(Stored data)
--------

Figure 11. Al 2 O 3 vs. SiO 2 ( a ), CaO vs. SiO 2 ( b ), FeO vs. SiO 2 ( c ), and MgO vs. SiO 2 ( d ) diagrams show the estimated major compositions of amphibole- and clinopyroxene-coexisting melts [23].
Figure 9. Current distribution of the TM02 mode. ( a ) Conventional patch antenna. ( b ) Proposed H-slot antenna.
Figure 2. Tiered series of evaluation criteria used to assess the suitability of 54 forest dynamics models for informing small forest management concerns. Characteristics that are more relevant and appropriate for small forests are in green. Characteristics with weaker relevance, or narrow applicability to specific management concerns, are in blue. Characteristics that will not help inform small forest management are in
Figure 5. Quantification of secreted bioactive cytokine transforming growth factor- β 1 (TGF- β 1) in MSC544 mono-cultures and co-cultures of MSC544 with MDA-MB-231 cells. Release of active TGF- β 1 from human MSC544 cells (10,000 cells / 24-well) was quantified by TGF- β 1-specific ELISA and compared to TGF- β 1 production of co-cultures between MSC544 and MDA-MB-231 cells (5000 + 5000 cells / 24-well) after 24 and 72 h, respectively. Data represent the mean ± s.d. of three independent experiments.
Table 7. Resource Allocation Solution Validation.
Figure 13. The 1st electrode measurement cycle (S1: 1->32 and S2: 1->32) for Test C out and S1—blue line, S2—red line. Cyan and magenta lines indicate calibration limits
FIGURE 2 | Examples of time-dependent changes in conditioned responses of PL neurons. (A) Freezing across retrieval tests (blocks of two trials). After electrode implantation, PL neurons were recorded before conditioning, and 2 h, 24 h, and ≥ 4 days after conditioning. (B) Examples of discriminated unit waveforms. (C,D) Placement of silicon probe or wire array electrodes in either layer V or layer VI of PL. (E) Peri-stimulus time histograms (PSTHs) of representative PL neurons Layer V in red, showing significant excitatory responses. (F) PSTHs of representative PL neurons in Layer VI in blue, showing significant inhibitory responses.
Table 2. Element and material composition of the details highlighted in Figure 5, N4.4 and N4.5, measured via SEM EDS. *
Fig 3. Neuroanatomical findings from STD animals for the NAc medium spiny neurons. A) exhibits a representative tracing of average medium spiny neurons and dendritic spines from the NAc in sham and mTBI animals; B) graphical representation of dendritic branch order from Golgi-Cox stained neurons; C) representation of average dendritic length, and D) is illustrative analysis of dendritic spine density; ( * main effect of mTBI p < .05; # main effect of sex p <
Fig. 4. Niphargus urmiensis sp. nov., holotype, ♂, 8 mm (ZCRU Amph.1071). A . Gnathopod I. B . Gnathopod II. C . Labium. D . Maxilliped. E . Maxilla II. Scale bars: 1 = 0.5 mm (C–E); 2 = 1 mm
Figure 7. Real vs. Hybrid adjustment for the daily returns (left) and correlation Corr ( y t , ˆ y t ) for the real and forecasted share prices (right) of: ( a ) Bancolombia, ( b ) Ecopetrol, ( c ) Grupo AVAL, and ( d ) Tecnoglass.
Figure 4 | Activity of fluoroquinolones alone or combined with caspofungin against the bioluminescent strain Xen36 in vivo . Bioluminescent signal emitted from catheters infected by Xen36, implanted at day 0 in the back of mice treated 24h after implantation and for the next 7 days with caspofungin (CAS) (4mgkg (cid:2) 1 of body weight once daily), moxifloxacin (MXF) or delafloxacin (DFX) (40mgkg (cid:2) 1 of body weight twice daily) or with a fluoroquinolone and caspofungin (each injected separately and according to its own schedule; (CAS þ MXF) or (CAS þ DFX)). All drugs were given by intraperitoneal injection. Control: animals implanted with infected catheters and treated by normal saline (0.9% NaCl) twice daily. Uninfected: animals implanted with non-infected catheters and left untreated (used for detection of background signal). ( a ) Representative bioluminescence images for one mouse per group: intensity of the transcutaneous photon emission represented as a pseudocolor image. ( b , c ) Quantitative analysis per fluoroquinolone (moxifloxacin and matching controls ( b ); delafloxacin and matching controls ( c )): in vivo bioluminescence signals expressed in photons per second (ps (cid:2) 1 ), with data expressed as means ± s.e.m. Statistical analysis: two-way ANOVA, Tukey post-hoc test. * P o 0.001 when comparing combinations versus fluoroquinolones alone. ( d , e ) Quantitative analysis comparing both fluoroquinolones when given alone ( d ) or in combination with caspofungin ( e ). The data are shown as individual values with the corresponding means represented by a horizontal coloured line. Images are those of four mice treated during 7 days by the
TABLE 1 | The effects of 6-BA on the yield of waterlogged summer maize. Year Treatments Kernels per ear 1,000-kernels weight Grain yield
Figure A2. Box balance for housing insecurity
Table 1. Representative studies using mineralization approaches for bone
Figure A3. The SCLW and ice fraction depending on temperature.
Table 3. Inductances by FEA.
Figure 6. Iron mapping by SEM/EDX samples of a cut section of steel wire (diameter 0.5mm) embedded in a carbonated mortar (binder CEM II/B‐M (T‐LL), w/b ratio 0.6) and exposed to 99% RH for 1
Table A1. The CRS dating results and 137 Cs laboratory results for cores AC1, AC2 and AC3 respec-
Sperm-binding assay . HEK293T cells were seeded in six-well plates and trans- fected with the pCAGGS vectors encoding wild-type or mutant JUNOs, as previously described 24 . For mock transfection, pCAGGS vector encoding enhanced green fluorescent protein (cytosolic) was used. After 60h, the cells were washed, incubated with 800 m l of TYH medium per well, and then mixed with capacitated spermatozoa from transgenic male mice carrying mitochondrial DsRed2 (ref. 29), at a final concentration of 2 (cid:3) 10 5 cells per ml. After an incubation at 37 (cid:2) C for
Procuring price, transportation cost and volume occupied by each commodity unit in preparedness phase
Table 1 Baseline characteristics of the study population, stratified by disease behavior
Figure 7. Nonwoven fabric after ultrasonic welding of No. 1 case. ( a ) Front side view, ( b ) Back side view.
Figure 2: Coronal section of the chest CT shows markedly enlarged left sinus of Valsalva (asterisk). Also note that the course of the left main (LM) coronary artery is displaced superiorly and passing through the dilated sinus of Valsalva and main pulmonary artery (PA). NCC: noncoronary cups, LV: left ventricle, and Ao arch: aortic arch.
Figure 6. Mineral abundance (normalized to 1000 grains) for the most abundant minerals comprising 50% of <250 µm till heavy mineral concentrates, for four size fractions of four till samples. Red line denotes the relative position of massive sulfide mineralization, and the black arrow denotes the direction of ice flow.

--------

[Task to complete]
Copy out each record word for word.

[Exercise response]
Figure 11. Al 2 O 3 vs. SiO 2 ( a ), CaO vs. SiO 2 ( b ), FeO vs. SiO 2 ( c ), and MgO vs. SiO 2 ( d ) diagrams show the estimated major compositions of amphibole- and clinopyroxene-coexisting melts [23].
Figure 9. Current distribution of the TM02 mode. ( a ) Conventional patch antenna. ( b ) Proposed H-slot antenna.
Figure 2. Tiered series of evaluation criteria used to assess the suitability of 54 forest dynamics models for informing small forest management concerns. Characteristics that are more relevant and appropriate for small forests are in green. Characteristics with weaker relevance, or narrow applicability to specific management concerns, are in blue. Characteristics that will not help inform small forest management are in
Figure 5. Quantification of secreted bioactive cytokine transforming growth factor- β 1 (TGF- β 1) in MSC544 mono-cultures and co-cultures of MSC544 with MDA-MB-231 cells. Release of active TGF- β 1 from human MSC544 cells (10,000 cells / 24-well) was quantified by TGF- β 1-specific ELISA and compared to TGF- β 1 production of co-cultures between MSC544 and MDA-MB-231 cells (5000 + 5000 cells / 24-well) after 24 and 72 h, respectively. Data represent the mean ± s.d. of three independent experiments.
Table 7. Resource Allocation Solution Validation.
Figure 13. The 1st electrode measurement cycle (S1: 1->32 and S2: 1->32) for Test C out and S1—blue line, S2—red line. Cyan and magenta lines indicate calibration limits
FIGURE 2 | Examples of time-dependent changes in conditioned responses of PL neurons. (A) Freezing across retrieval tests (blocks of two trials). After electrode implantation, PL neurons were recorded before conditioning, and 2 h, 24 h, and ≥ 4 days after conditioning. (B) Examples of discriminated unit waveforms. (C,D) Placement of silicon probe or wire array electrodes in either layer V or layer VI of PL. (E) Peri-stimulus time histograms (PSTHs) of representative PL neurons Layer V in red, showing significant excitatory responses. (F) PSTHs of representative PL neurons in Layer VI in blue, showing significant inhibitory responses.
Table 2. Element and material composition of the details highlighted in Figure 5, N4.4 and N4.5, measured via SEM EDS. *
Fig 3. Neuroanatomical findings from STD animals for the NAc medium spiny neurons. A) exhibits a representative tracing of average medium spiny neurons and dendritic spines from the NAc in sham and mTBI animals; B) graphical representation of dendritic branch order from Golgi-Cox stained neurons; C) representation of average dendritic length, and D) is illustrative analysis of dendritic spine density; ( * main effect of mTBI p < .05; # main effect of sex p <
Fig. 4. Niphargus urmiensis sp. nov., holotype, ♂, 8 mm (ZCRU Amph.1071). A . Gnathopod I. B . Gnathopod II. C . Labium. D . Maxilliped. E . Maxilla II. Scale bars: 1 = 0.5 mm (C–E); 2 = 1 mm
Figure 7. Real vs. Hybrid adjustment for the daily returns (left) and correlation Corr ( y t , ˆ y t ) for the real and forecasted share prices (right) of: ( a ) Bancolombia, ( b ) Ecopetrol, ( c ) Grupo AVAL, and ( d ) Tecnoglass.
Figure 4 | Activity of fluoroquinolones alone or combined with caspofungin against the bioluminescent strain Xen36 in vivo . Bioluminescent signal emitted from catheters infected by Xen36, implanted at day 0 in the back of mice treated 24h after implantation and for the next 7 days with caspofungin (CAS) (4mgkg (cid:2) 1 of body weight once daily), moxifloxacin (MXF) or delafloxacin (DFX) (40mgkg (cid:2) 1 of body weight twice daily) or with a fluoroquinolone and caspofungin (each injected separately and according to its own schedule; (CAS þ MXF) or (CAS þ DFX)). All drugs were given by intraperitoneal injection. Control: animals implanted with infected catheters and treated by normal saline (0.9% NaCl) twice daily. Uninfected: animals implanted with non-infected catheters and left untreated (used for detection of background signal). ( a ) Representative bioluminescence images for one mouse per group: intensity of the transcutaneous photon emission represented as a pseudocolor image. ( b , c ) Quantitative analysis per fluoroquinolone (moxifloxacin and matching controls ( b ); delafloxacin and matching controls ( c )): in vivo bioluminescence signals expressed in photons per second (ps (cid:2) 1 ), with data expressed as means ± s.e.m. Statistical analysis: two-way ANOVA, Tukey post-hoc test. * P o 0.001 when comparing combinations versus fluoroquinolones alone. ( d , e ) Quantitative analysis comparing both fluoroquinolones when given alone ( d ) or in combination with caspofungin ( e ). The data are shown as individual values with the corresponding means represented by a horizontal coloured line. Images are those of four mice treated during 7 days by the
TABLE 1 | The effects of 6-BA on the yield of waterlogged summer maize. Year Treatments Kernels per ear 1,000-kernels weight Grain yield
Figure A2. Box balance for housing insecurity
Table 1. Representative studies using mineralization approaches for bone
Figure A3. The SCLW and ice fraction depending on temperature.
Table 3. Inductances by FEA.
Figure 6. Iron mapping by SEM/EDX samples of a cut section of steel wire (diameter 0.5mm) embedded in a carbonated mortar (binder CEM II/B‐M (T‐LL), w/b ratio 0.6) and exposed to 99% RH for 1
Table A1. The CRS dating results and 137 Cs laboratory results for cores AC1, AC2 and AC3 respec-
Sperm-binding assay . HEK293T cells were seeded in six-well plates and trans- fected with the pCAGGS vectors encoding wild-type or mutant JUNOs, as previously described 24 . For mock transfection, pCAGGS vector encoding enhanced green fluorescent protein (cytosolic) was used. After 60h, the cells were washed, incubated with 800 m l of TYH medium per well, and then mixed with capacitated spermatozoa from transgenic male mice carrying mitochondrial DsRed2 (ref. 29), at a final concentration of 2 (cid:3) 10 5 cells per ml. After an incubation at 37 (cid:2) C for
Procuring price, transportation cost and volume occupied by each commodity unit in preparedness phase
Table 1 Baseline characteristics of the study population, stratified by disease behavior
Figure 7. Nonwoven fabric after ultrasonic welding of No. 1 case. ( a ) Front side view, ( b ) Back side view.
Figure 2: Coronal section of the chest CT shows markedly enlarged left sinus of Valsalva (asterisk). Also note that the course of the left main (LM) coronary artery is displaced superiorly and passing through the dilated sinus of Valsalva and main pulmonary artery (PA). NCC: noncoronary cups, LV: left ventricle, and Ao arch: aortic arch.
Figure 6. Mineral abundance (normalized to 1000 grains) for the most abundant minerals comprising 50% of <250 µm till heavy mineral concentrates, for four size fractions of four till samples. Red line denotes the relative position of massive sulfide mineralization, and the black arrow denotes the direction of ice flow.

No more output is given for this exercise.